Some Thoughts on Turning Thirty-Five

Robin H.
5 min readAug 17, 2013

I turned thirty-five this week, and it feels more significant than my last few birthdays. Maybe because multiples of fives just seem more like milestones. Either way, thirty-five is a full-on, no-joke, legit adulthood. I’m lucky that I am thirty-five in 2013, because my choice to not be married to have children would have declared me mentally ill, a witch, an old maid, and plenty of other lovely victimizing identities for women. Still, at thirty-five, it should feel like I should have accomplished [blank] at this point. What is the [blank] anyway, and does it matter? Some other thoughts I have had surrounding this birthday:

In the early 2000s, I was an avid Sex and the City fan (the first three seasons were fairly satirical and witty before it turned into a nighttime soap). An episode that stands out is the season premier of season four, when Carrie turns 35. Some unfortunate misunderstandings causes no one to show up to her birthday dinner, she has to pay for the cake when it is delivered, which she later drops in the street. She moans to her friends how old she feels but of course it’s nothing that a little trip to their favorite diner can’t fix. I was twenty three at the time I first saw this and shuttered at the thought of being thirty-five. I remember thinking that death would be better than being in my mid-thirties.

By thirty-five, my mother already had two children in elementary school, went back to school part time to earn her teaching degree, and had a mortgage on a home in the suburbs. When my mother was 35, I was five years old, old enough to actually remember my mother as a whole person, not just random memories of breast milk and authority. I love my mother and have great memories of the time, but she seemed like such a mother. Sure, at five, I wouldn’t have an understanding of her full spectrum as a person, but thinking she was my age now is uncomfortable. How would I know what to do with a five year old right now?

I still don’t know what I want to be when I grow up. I’m lucky that I do have steady employment and am financially independent, but my job is not my passion. And my generation (I’m not a millenial!) is one in which we think we deserve to have our career be the same thing as our passions. Is that a selfish thought? Is it too late? Can someone nearing forty start a completely different career. You hear stories about this happening all the time, but really?

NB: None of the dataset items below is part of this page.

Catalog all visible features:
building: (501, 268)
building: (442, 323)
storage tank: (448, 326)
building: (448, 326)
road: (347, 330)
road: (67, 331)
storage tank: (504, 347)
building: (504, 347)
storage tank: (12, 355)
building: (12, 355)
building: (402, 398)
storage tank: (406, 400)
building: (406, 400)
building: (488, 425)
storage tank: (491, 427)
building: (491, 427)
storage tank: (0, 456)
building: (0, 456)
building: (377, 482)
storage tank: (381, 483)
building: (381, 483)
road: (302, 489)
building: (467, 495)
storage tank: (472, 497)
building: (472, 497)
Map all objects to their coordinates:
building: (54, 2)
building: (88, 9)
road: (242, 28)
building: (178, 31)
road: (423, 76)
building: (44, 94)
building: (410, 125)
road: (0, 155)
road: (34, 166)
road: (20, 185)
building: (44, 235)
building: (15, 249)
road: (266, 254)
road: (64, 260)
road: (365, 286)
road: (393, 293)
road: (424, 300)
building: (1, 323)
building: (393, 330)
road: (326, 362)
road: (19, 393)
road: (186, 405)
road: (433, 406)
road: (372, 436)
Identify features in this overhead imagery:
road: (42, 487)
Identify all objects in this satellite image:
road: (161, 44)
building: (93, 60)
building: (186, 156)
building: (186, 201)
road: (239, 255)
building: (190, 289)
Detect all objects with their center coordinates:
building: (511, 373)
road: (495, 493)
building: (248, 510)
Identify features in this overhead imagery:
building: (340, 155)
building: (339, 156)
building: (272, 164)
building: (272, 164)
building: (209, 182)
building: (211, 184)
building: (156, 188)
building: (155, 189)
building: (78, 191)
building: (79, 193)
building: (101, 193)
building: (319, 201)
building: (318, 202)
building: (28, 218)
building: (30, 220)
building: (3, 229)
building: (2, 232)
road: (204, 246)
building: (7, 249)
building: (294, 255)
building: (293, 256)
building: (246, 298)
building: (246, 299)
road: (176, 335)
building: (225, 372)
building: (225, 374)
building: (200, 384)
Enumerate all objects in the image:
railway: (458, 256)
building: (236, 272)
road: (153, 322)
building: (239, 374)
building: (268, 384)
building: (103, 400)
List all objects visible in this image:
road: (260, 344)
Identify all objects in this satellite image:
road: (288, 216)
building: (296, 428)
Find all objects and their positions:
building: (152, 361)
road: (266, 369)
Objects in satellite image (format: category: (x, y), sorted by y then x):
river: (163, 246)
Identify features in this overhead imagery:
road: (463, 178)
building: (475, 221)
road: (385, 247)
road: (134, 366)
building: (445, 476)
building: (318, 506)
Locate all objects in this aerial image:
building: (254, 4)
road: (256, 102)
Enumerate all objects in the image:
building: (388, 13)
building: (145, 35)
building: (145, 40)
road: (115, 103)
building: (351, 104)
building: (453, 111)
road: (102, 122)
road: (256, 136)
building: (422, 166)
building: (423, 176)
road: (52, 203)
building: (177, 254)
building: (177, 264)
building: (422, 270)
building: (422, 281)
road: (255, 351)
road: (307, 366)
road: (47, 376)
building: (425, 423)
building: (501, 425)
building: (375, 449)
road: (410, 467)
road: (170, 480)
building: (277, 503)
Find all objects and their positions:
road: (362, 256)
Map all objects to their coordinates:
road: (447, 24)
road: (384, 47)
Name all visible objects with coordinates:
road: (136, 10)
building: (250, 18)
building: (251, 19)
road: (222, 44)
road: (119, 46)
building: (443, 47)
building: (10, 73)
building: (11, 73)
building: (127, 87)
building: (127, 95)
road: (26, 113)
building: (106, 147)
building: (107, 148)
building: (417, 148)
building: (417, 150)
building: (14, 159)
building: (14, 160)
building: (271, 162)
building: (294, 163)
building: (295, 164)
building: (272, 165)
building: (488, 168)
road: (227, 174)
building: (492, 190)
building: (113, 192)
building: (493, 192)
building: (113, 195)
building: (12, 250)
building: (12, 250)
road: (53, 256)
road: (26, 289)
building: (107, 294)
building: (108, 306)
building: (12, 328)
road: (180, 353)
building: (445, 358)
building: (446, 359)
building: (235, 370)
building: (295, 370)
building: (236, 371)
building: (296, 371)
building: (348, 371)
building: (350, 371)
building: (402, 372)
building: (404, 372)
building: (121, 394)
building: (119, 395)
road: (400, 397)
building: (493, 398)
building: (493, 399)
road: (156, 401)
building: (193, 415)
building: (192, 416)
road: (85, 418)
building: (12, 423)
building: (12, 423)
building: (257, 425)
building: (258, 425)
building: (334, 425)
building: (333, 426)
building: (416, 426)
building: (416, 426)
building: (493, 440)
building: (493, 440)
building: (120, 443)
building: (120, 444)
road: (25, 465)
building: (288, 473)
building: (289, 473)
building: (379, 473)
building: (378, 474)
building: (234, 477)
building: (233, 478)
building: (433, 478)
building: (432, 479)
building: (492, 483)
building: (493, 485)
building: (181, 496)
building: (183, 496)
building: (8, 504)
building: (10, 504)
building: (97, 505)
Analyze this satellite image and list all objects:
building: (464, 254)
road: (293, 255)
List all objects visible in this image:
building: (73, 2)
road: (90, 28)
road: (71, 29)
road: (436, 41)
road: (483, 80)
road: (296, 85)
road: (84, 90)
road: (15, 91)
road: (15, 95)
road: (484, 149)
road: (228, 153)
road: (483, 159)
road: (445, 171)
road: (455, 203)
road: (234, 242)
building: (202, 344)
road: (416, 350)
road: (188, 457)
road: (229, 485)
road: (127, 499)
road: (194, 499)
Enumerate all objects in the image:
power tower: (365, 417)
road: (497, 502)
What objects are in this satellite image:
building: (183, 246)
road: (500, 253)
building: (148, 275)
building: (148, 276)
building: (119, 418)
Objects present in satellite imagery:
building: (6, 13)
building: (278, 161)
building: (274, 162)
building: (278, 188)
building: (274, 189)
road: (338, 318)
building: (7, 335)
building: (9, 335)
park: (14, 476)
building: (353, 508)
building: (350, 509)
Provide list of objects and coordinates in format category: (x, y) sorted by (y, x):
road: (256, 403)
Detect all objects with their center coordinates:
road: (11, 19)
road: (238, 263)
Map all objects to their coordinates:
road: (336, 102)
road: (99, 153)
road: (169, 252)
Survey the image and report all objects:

I own my own condo, which is a big sense of pride and achievement for me, but should it somehow advance me into some sort of adulthood that those who rent can’t experience? It doesn’t feel too different except that the bank is my landlord and I’m allowed to paint the walls. I’ve lived essentially on my own since graduating college, but sometimes if I sit back and think about it, I’m amazed that I can get myself dressed in the morning.

As we get older, our childhood memories get less vivid. High school seems like a lifetime ago, and I remember key events (and embarrassments) but I no longer can conjure up the everyday feeling of what my life was like. The scary thing is, I am losing my general memories of college. It all feels part of that fuzzy past memories.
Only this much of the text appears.